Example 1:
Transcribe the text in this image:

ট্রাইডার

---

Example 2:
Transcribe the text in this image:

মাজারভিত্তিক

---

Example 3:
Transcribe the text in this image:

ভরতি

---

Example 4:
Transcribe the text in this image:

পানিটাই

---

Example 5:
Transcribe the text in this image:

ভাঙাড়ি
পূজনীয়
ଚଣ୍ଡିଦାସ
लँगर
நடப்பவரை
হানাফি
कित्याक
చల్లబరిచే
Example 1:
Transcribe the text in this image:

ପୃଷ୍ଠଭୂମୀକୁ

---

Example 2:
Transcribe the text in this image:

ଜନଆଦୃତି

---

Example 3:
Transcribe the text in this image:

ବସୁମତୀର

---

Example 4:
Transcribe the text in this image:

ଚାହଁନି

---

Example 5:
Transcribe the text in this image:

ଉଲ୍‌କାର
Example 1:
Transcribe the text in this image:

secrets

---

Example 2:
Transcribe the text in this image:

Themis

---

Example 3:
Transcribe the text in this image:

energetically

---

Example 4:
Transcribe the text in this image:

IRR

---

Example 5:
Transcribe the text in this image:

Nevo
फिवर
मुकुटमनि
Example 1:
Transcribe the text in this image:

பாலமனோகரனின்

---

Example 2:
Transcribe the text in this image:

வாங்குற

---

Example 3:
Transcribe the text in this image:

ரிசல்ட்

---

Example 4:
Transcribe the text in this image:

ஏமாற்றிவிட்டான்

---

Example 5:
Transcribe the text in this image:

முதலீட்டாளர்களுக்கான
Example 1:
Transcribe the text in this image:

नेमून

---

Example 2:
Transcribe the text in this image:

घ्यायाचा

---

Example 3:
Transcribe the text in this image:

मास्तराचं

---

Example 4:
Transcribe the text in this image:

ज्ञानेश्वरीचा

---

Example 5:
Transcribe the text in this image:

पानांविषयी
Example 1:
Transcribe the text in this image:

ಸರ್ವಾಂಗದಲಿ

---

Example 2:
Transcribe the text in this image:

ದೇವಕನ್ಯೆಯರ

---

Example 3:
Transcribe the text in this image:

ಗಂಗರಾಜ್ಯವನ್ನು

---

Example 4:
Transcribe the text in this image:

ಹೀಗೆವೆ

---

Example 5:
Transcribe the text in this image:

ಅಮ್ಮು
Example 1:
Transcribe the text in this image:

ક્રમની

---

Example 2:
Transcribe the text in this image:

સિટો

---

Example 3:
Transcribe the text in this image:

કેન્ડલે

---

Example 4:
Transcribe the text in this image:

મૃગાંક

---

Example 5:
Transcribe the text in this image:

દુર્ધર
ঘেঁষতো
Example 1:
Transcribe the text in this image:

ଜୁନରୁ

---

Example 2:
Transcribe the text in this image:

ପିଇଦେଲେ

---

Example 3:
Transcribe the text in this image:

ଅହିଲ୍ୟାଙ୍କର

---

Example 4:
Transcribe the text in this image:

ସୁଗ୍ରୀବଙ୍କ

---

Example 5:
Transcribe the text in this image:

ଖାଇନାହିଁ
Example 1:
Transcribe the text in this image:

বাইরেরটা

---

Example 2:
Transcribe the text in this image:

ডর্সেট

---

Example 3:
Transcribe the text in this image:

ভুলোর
....
Using the listing above, retype each line exactly.

**Solution for this task:**
Example 1:
Transcribe the text in this image:

ট্রাইডার

---

Example 2:
Transcribe the text in this image:

মাজারভিত্তিক

---

Example 3:
Transcribe the text in this image:

ভরতি

---

Example 4:
Transcribe the text in this image:

পানিটাই

---

Example 5:
Transcribe the text in this image:

ভাঙাড়ি
পূজনীয়
ଚଣ୍ଡିଦାସ
लँगर
நடப்பவரை
হানাফি
कित्याक
చల్లబరిచే
Example 1:
Transcribe the text in this image:

ପୃଷ୍ଠଭୂମୀକୁ

---

Example 2:
Transcribe the text in this image:

ଜନଆଦୃତି

---

Example 3:
Transcribe the text in this image:

ବସୁମତୀର

---

Example 4:
Transcribe the text in this image:

ଚାହଁନି

---

Example 5:
Transcribe the text in this image:

ଉଲ୍‌କାର
Example 1:
Transcribe the text in this image:

secrets

---

Example 2:
Transcribe the text in this image:

Themis

---

Example 3:
Transcribe the text in this image:

energetically

---

Example 4:
Transcribe the text in this image:

IRR

---

Example 5:
Transcribe the text in this image:

Nevo
फिवर
मुकुटमनि
Example 1:
Transcribe the text in this image:

பாலமனோகரனின்

---

Example 2:
Transcribe the text in this image:

வாங்குற

---

Example 3:
Transcribe the text in this image:

ரிசல்ட்

---

Example 4:
Transcribe the text in this image:

ஏமாற்றிவிட்டான்

---

Example 5:
Transcribe the text in this image:

முதலீட்டாளர்களுக்கான
Example 1:
Transcribe the text in this image:

नेमून

---

Example 2:
Transcribe the text in this image:

घ्यायाचा

---

Example 3:
Transcribe the text in this image:

मास्तराचं

---

Example 4:
Transcribe the text in this image:

ज्ञानेश्वरीचा

---

Example 5:
Transcribe the text in this image:

पानांविषयी
Example 1:
Transcribe the text in this image:

ಸರ್ವಾಂಗದಲಿ

---

Example 2:
Transcribe the text in this image:

ದೇವಕನ್ಯೆಯರ

---

Example 3:
Transcribe the text in this image:

ಗಂಗರಾಜ್ಯವನ್ನು

---

Example 4:
Transcribe the text in this image:

ಹೀಗೆವೆ

---

Example 5:
Transcribe the text in this image:

ಅಮ್ಮು
Example 1:
Transcribe the text in this image:

ક્રમની

---

Example 2:
Transcribe the text in this image:

સિટો

---

Example 3:
Transcribe the text in this image:

કેન્ડલે

---

Example 4:
Transcribe the text in this image:

મૃગાંક

---

Example 5:
Transcribe the text in this image:

દુર્ધર
ঘেঁষতো
Example 1:
Transcribe the text in this image:

ଜୁନରୁ

---

Example 2:
Transcribe the text in this image:

ପିଇଦେଲେ

---

Example 3:
Transcribe the text in this image:

ଅହିଲ୍ୟାଙ୍କର

---

Example 4:
Transcribe the text in this image:

ସୁଗ୍ରୀବଙ୍କ

---

Example 5:
Transcribe the text in this image:

ଖାଇନାହିଁ
Example 1:
Transcribe the text in this image:

বাইরেরটা

---

Example 2:
Transcribe the text in this image:

ডর্সেট

---

Example 3:
Transcribe the text in this image:

ভুলোর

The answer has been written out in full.